The effect of losartan on TGFâ signaling pathways. RT2 Profiler PCR Array (SA Biosciences) analysis of mRNA fold regulation of 84 TGFβ response genes in tumors from SPARC−/− and SPARC+/+ mice treated with losartan. Greater than negative two-fold regulation is indicated in italics, while greater than positive two-fold regulation is indicated in bold font.
List of antibodies.
We gratefully acknowledge the laboratory of Dr. Mala Mahendroo and Meredith Akins for their assistance in collecting and analyzing the collagen second harmonic generation data. We also acknowledge the support from members the Brekken Laboratory, in particular Drs. Sean Dineen, Christina Roland and Amanda Kirane for assistance in orthotopic implantation of tumor cells.

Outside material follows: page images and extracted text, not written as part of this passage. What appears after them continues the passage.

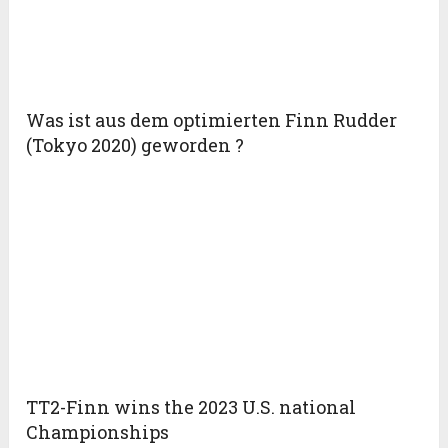
Was ist aus dem optimierten Finn Rudder
(Tokyo 2020) geworden ?
TT2-Finn wins the 2023 U.S. national
Championships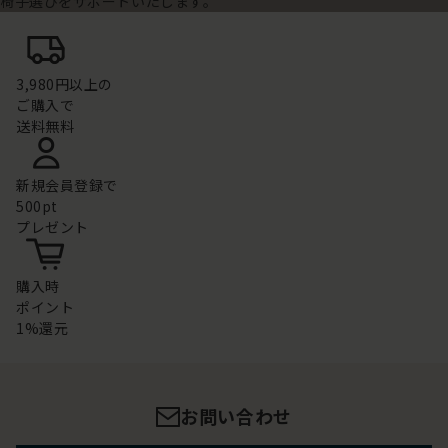
椅子選びをサポートいたします。
3,980円以上の
ご購入で
送料無料
新規会員登録で
500pt
プレゼント
購入時
ポイント
1%還元
お問い合わせ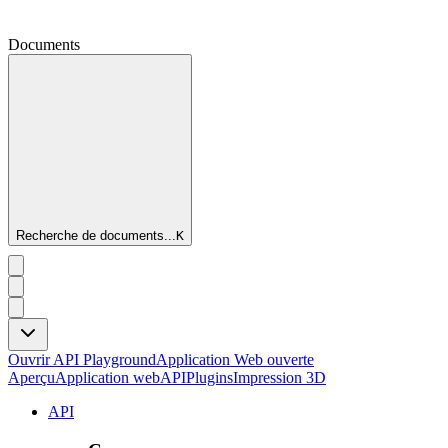
Documents
Recherche de documents...
K
Ouvrir API Playground
Application Web ouverte
Aperçu
Application web
API
Plugins
Impression 3D
API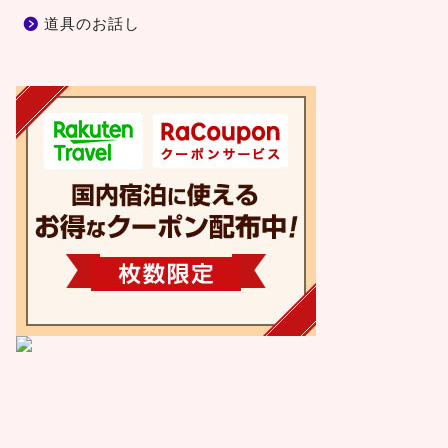
道具のお話し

Competing Interests: The authors have declared that no competing interests exist.
Funding: Supported by The Effie Marie Cain Scholarship in Angiogenesis Research (to RAB), and the National Institutes of Health (R01 CA118240 to RAB; T32 GM0070602 to SAA; T32 GM008203 to LBR). The funders had no role in study design, data collection and analysis, decision to publish, or preparation of the manuscript.